**Required task**:
From the sentence below beginning "A staunch critic of the warlords," list each thing the text on Malalai Joya says has happened to her or that she must do.

**Excerpted text**:
+---+
Malalai JoyaMalalai Joya entered Afghanistan’s new Parliament in September 2005 pledging to “protect the rights of the oppressed and safeguard women’s rights.”  She won the second highest number of votes in Farah province, taking her seat in the Lower House (Wolesi Jirga).  A staunch critic of the warlords and defender of women’s rights, Malalai has consistently been stopped from speaking in Parliament or had speeches cut short, has survived a number of assassination attempts and is forced to sleep in different places every night in order to stay alive.

On 21 May 2007 Malalai was suspended from Parliament for an interview she gave to a private Afghan television station in which she lamented that the Afghan Parliament was worse than a stable of animals.  She was suspended under Article 70 of the Rules of Procedures of the Wolesi Jirga.  These rules were undergoing revision at the time and had not yet been approved by Parliament.  Article 70 proposes that a Member of the Assembly will be subject to disciplinary procedures in the event of a number of offenses, including “intimidation and threatening of a member, defamation and accusation of others, insult and desecration against the administrative board government officials and the staffers of the general secretariat”.  Under Article 70, the Member can be suspended for one day and for a further unspecified number of days at the request of the administrative board (comprising of central government and local offices) and approval of the Wolesi Jirga.  Malalai’s conduct was not referred to the administrative board.  Instead, she was suspended following a majority show of hands by the Wolesi Jirga.  Malalai wrote directly to the Supreme Court to protest her suspension and the procedure used to secure it.  The Afghan Constitution protects freedom of speech and gives immunity from prosecution for views expressed during the performance of parliamentary duty.  She subsequently heard through a television announcement that her case would be referred to the appropriate court.  However, there is still no official indication as to how or when her case will be dealt with.  In the meantime, she remains suspended from Parliament, leaving her constituency without proper representation.
+---+
**Supplied information**:
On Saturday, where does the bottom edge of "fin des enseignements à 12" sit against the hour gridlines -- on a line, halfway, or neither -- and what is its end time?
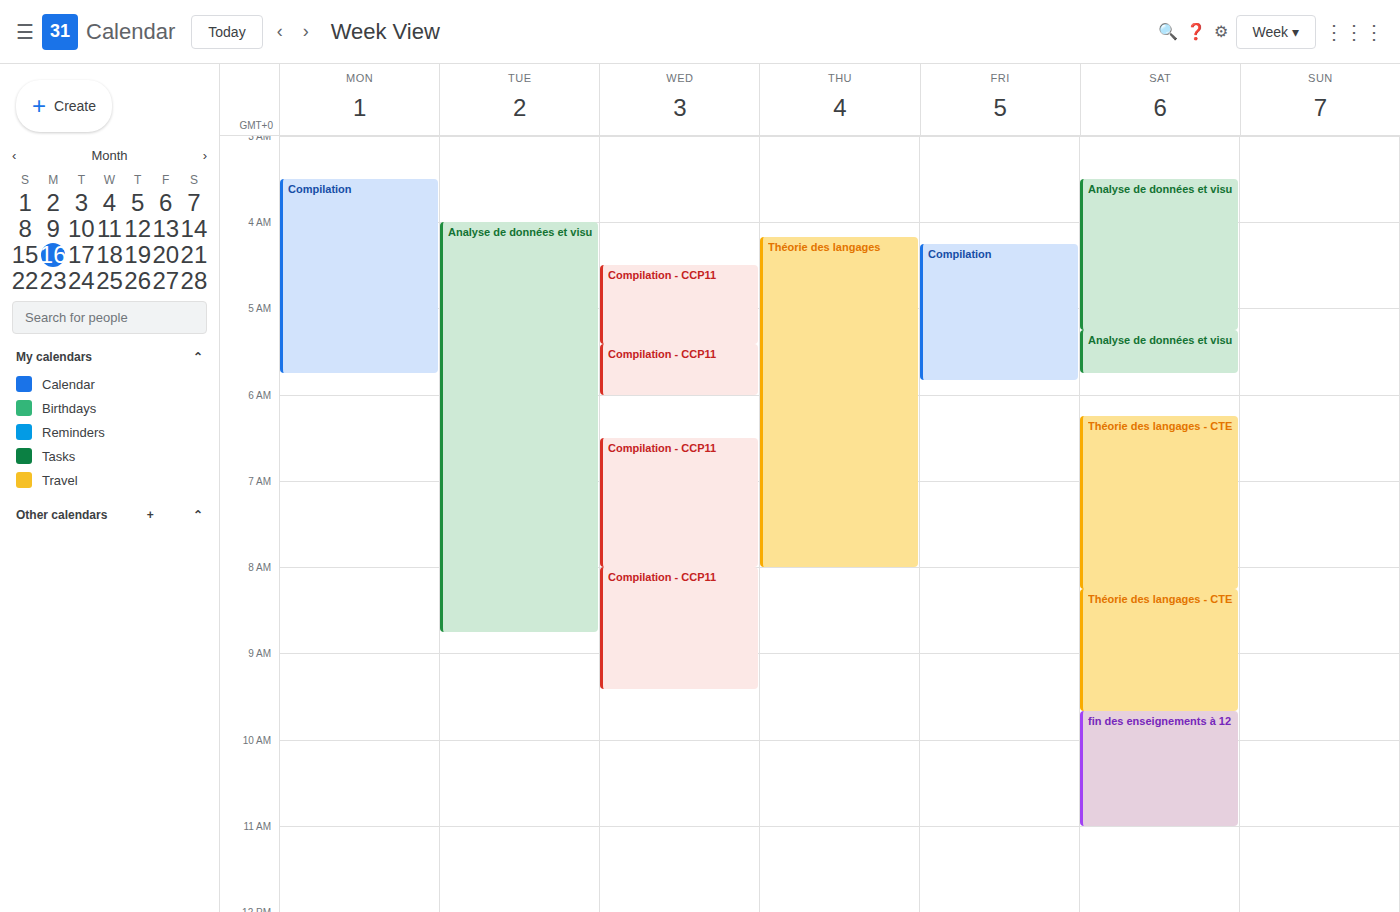
11:00 -- exactly on the 11:00 line.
+---+
**Task solution**:
- She has consistently been stopped from speaking in Parliament.
- She has had speeches cut short.
- She has survived a number of assassination attempts.
- She is forced to sleep in different places every night in order to stay alive.